(Page excerpt)
----------

Chapter Activities

Activity 1: NASW Code of Ethics and Practice

Have students read the NASW Code of Ethics. Afterward, give them the following example of a child with a learning difference. Have them respond to the following questions:

  1. How do Maryann and Julian’s responses differ?
  2. How does each of their responses comply with the NASW Code of Ethics?
  3. Where would their respective responses be deficient as per the Code of Ethics?
  4. Propose two examples of how Maryann and Julian might work together in an integrated response.

Example: Julian is a school-based social worker. He works with Gene, who has been struggling in school. Julian can see that Gene and his family are distressed and they have sought his assistance in helping Gene acclimate to school. He has worked with them to secure assessments, an individualized education plan, and connect them to counseling as well as home-based resources. However, his advocacy efforts, even when successful, are often met with resistance and bureaucratic hurdles. Moreover, Gene is one of many children in Julian’s school who face similar challenges. Not only does Julian not have enough time to help all the children in need, but he finds that the help that he can provide under current laws, school district policies, and given the available resources, is not what it should be. Although he does not know the names of all of the policies and directives that impact his work with Gene, Julian knows that they include the Individuals with Disabilities Education Act (as amended in 2004). Julian also knows that testing in the schools, a federal and state requirement, seems to have changed the way that teachers and the school administrators in Gene’s school are able and willing to assist children on his caseload, including whether or not they will work with him to retain students with disabilities. Julian has begun talking with Maryann, a friend of his from his BSW program who works for a nonprofit disability rights organization. Maryann told him that her organization has been working to challenge the policies that affect children like Gene. For example, they have been tracking the relationship between school testing scores and disciplinary action for children with behavioral disabilities. For the past few months, Maryann has been expressing her frustration with Julian because she claims that his work focuses too much on helping Gene and his family adapt to what she sees as a broken system. It feels to Julian that Maryann doesn’t value the importance of the help that he provides to Gene and his family in a time of need. While he finds her work praiseworthy in the abstract, he thinks it is cruel to leave Gene and his other clients “high and dry” while they are awaiting policy changes that may never come.

----------

(Listed records)
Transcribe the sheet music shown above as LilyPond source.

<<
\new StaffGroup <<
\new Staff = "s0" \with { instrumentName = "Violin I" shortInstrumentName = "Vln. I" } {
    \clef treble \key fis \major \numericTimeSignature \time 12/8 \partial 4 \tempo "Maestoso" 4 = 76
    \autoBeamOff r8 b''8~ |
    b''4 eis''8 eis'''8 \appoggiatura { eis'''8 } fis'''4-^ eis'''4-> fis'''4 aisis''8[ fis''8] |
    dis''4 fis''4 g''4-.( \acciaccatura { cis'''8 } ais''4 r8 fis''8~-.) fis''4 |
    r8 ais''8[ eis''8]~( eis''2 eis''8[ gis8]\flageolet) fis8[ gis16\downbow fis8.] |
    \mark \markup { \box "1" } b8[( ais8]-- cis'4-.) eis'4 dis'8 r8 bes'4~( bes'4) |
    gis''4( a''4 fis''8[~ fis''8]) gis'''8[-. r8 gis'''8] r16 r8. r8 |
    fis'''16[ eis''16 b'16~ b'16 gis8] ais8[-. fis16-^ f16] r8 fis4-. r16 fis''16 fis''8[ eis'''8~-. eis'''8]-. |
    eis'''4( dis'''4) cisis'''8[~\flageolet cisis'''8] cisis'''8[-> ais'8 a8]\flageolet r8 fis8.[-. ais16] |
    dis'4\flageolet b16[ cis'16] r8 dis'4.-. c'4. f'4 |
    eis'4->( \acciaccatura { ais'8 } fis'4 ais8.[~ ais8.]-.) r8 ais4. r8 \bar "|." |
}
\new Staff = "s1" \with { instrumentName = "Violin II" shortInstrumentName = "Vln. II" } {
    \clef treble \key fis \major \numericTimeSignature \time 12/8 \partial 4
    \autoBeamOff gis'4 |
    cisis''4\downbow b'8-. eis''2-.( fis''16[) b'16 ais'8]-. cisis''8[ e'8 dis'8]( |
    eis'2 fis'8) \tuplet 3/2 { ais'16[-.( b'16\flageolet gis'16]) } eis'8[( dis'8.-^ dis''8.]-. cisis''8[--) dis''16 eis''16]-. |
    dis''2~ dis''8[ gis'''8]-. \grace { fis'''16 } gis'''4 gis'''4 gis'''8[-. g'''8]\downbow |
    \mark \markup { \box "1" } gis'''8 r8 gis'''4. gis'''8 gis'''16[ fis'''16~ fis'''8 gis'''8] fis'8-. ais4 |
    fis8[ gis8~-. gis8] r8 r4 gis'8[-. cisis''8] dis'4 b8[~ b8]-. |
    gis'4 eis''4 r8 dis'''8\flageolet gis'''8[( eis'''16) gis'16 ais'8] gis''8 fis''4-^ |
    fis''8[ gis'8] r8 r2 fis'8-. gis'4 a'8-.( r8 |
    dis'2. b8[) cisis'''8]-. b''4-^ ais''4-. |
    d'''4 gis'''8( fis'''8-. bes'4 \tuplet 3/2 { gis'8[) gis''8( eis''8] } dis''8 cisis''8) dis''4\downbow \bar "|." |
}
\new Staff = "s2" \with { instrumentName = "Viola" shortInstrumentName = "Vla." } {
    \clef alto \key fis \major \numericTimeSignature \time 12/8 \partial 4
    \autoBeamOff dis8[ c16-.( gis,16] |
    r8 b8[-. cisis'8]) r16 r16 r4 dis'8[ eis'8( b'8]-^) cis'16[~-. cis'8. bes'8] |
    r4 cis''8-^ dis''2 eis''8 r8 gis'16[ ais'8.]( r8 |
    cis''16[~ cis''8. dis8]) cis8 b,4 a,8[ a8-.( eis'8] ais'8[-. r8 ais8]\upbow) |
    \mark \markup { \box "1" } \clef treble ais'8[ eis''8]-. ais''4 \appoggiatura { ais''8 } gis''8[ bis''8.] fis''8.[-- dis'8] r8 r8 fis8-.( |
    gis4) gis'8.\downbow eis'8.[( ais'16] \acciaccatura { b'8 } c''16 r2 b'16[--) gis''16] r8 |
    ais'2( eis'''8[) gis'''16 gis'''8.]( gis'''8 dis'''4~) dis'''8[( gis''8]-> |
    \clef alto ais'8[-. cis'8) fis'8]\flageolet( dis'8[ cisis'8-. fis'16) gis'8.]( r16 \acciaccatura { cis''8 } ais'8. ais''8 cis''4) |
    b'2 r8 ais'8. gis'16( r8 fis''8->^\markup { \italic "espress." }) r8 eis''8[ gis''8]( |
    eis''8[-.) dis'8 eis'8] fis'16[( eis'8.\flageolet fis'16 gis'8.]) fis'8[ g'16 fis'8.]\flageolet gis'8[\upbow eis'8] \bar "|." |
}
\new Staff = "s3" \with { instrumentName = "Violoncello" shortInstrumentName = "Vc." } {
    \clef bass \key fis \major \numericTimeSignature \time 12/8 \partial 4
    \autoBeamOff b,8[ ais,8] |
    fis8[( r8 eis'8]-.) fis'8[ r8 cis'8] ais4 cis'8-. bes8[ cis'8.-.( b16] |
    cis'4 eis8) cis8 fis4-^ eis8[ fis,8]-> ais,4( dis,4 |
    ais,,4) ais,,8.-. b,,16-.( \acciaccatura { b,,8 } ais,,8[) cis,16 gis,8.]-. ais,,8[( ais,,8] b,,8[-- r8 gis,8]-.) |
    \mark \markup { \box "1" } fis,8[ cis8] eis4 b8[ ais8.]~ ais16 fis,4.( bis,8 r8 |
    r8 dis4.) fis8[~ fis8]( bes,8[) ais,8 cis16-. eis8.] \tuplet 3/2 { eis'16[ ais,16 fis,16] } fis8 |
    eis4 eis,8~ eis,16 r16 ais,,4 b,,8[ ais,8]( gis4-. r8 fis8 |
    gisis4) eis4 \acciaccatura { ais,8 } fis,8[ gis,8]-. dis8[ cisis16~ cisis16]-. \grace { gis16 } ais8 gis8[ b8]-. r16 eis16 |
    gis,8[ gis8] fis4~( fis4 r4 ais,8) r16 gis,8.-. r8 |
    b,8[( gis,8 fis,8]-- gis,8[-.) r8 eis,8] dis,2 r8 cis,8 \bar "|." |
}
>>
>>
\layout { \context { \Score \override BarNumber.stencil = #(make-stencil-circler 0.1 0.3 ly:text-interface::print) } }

----------

(Complete the following)
• a. In the chapter activity, what kind of organization does Maryann work for?
• b. According to the chapter activity, what has Julian helped Gene and his family secure or connect to? List each item.
• c. Reproduce the chapter activity's text from "Chapter Activities" up to and including "an integrated response.".

(Your responses)
• a. A nonprofit disability rights organization.

• b.
- Assessments
- An individualized education plan
- Counseling
- Home-based resources

• c.
Chapter Activities

Activity 1: NASW Code of Ethics and Practice

Have students read the NASW Code of Ethics. Afterward, give them the following example of a child with a learning difference. Have them respond to the following questions:

  1. How do Maryann and Julian’s responses differ?
  2. How does each of their responses comply with the NASW Code of Ethics?
  3. Where would their respective responses be deficient as per the Code of Ethics?
  4. Propose two examples of how Maryann and Julian might work together in an integrated response.